What you should do: Looking through the records below, please work out how many lines contain "scene". Give only that number.

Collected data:
================

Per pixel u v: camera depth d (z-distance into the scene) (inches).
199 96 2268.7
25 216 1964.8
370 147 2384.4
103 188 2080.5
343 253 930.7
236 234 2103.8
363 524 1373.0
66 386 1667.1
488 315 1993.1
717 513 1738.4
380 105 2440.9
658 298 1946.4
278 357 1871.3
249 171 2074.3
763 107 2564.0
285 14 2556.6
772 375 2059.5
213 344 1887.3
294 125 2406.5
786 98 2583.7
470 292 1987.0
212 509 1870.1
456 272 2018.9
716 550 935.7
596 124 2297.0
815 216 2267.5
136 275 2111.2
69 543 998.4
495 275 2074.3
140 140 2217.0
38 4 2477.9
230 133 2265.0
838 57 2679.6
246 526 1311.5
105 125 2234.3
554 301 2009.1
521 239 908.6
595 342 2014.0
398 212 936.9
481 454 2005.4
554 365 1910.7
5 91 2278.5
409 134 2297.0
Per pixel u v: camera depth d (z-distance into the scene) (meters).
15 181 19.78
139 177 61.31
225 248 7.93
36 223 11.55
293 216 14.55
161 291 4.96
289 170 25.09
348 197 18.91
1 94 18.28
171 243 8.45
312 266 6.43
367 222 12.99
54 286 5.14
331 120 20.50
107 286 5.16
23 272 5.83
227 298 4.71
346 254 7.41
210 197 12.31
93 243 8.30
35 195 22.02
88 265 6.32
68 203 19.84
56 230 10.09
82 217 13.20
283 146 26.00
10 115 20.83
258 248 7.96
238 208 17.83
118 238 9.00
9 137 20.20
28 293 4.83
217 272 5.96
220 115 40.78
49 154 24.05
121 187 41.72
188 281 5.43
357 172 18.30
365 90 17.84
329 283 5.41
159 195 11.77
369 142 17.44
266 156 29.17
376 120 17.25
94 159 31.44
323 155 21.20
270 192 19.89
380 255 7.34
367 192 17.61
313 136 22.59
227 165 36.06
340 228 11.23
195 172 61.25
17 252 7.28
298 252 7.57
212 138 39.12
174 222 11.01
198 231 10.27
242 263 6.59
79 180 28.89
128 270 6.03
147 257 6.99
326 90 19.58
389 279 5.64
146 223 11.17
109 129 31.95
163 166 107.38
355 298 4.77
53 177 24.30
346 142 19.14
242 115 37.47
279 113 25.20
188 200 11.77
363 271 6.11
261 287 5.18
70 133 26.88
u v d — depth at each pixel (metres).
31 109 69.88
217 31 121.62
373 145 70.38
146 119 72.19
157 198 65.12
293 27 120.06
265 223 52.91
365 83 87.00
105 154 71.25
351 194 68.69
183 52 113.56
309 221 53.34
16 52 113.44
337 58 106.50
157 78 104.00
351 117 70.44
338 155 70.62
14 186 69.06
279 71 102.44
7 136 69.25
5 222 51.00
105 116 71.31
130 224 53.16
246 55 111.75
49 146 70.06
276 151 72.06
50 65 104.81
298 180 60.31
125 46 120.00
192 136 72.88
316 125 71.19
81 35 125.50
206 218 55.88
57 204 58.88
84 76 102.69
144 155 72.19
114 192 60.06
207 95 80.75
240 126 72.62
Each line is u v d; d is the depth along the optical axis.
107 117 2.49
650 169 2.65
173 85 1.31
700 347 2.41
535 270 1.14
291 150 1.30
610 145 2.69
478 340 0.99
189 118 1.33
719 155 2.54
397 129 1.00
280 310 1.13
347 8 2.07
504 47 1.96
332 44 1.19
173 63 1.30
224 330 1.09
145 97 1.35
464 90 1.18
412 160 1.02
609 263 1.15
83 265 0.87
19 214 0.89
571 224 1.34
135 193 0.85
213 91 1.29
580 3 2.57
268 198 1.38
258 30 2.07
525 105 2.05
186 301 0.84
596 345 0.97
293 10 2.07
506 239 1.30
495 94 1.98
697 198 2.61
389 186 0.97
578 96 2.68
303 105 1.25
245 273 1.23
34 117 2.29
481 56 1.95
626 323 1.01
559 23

================

Reply: 2